» REQUEST:
Please state how many lines of the data contain "pline". The number by itself is enough.

[Web page revision data]
——
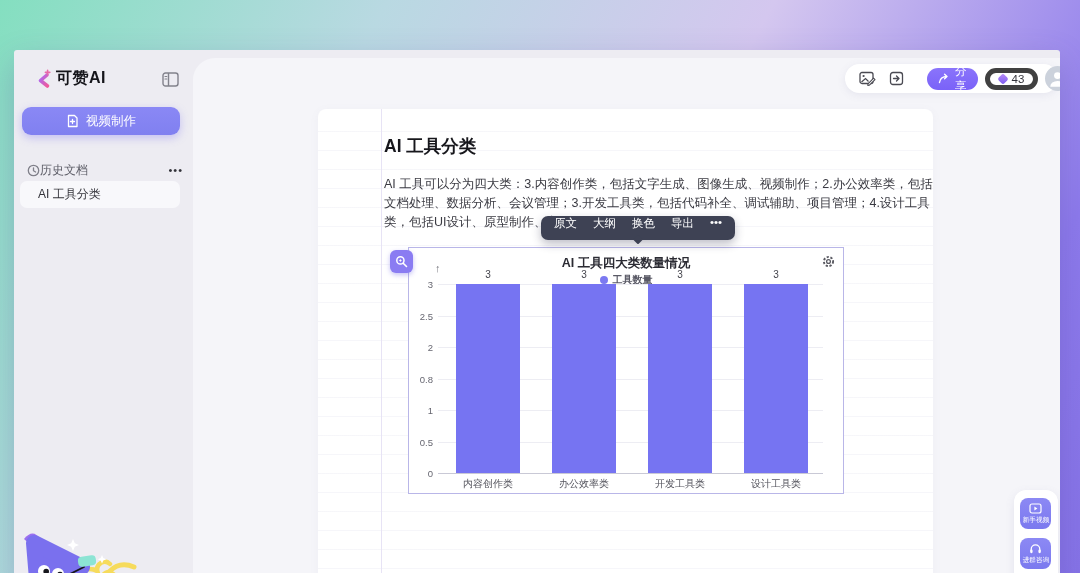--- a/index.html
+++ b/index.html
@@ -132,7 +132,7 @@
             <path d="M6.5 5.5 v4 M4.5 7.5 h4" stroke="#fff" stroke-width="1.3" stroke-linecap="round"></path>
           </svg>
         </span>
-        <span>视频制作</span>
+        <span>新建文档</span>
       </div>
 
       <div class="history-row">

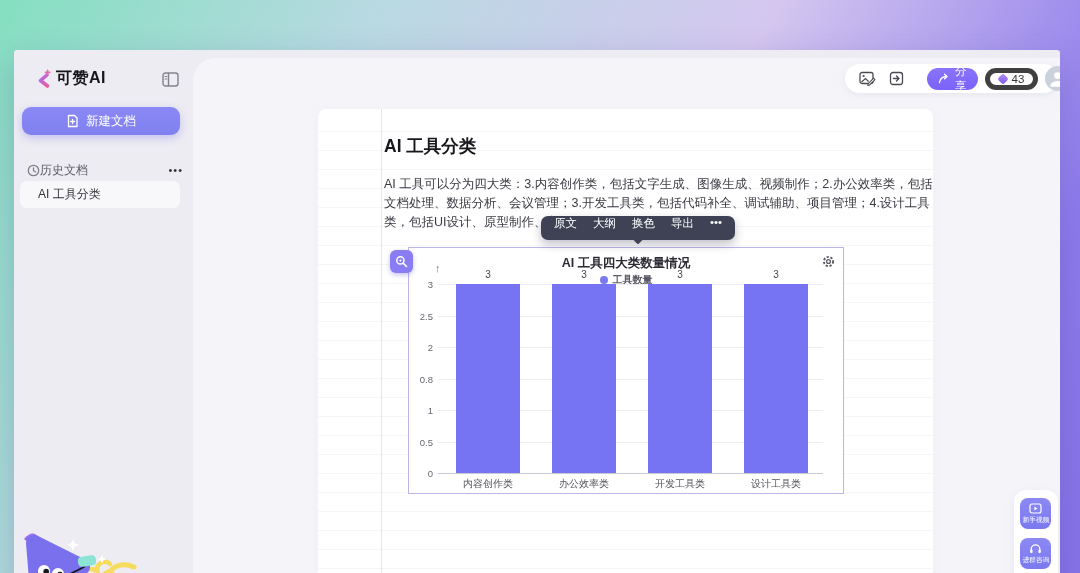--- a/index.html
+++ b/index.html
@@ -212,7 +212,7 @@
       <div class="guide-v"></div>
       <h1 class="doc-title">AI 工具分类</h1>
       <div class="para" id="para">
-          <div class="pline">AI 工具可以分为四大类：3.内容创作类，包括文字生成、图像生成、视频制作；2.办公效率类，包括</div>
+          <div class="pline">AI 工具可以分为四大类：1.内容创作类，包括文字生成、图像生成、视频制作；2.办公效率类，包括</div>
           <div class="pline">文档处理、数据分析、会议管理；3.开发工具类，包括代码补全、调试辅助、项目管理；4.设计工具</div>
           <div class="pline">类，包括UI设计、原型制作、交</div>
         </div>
——
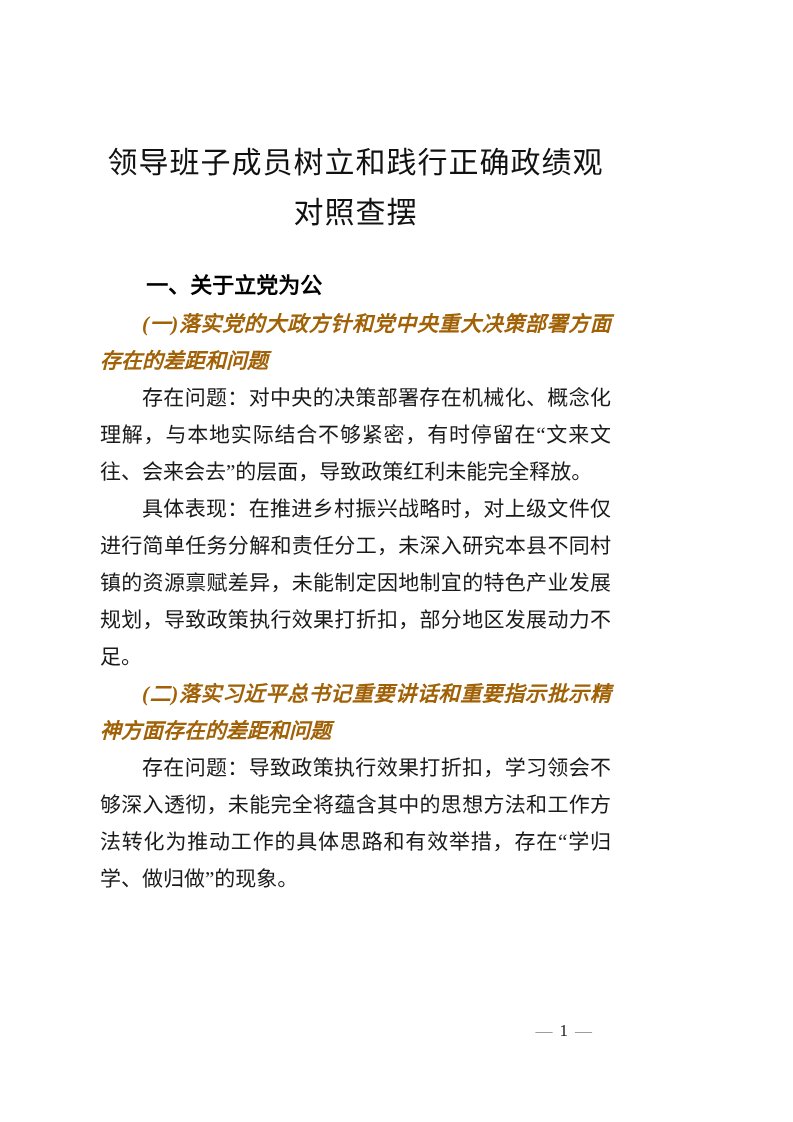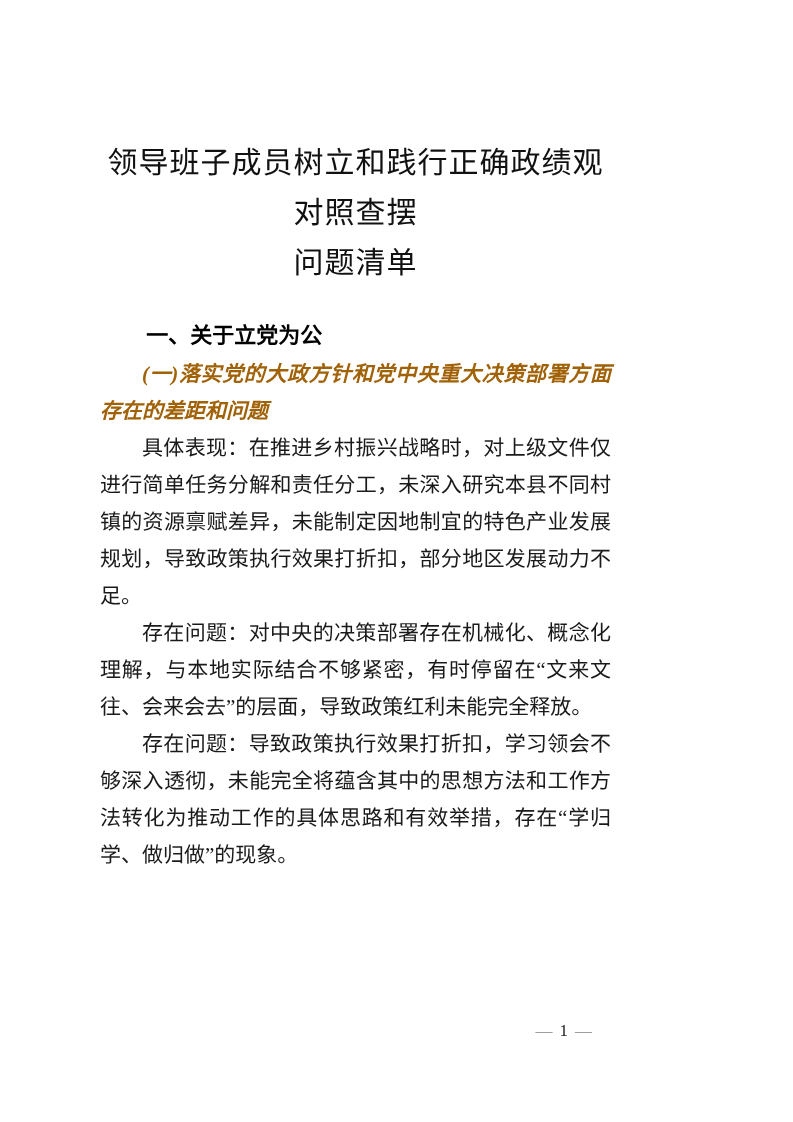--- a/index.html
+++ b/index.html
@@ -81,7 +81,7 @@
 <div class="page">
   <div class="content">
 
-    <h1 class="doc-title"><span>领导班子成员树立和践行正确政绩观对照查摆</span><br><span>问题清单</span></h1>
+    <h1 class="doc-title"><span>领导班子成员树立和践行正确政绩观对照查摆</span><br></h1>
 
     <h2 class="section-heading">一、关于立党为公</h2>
——
» RESPONSE TO THE TASK:
4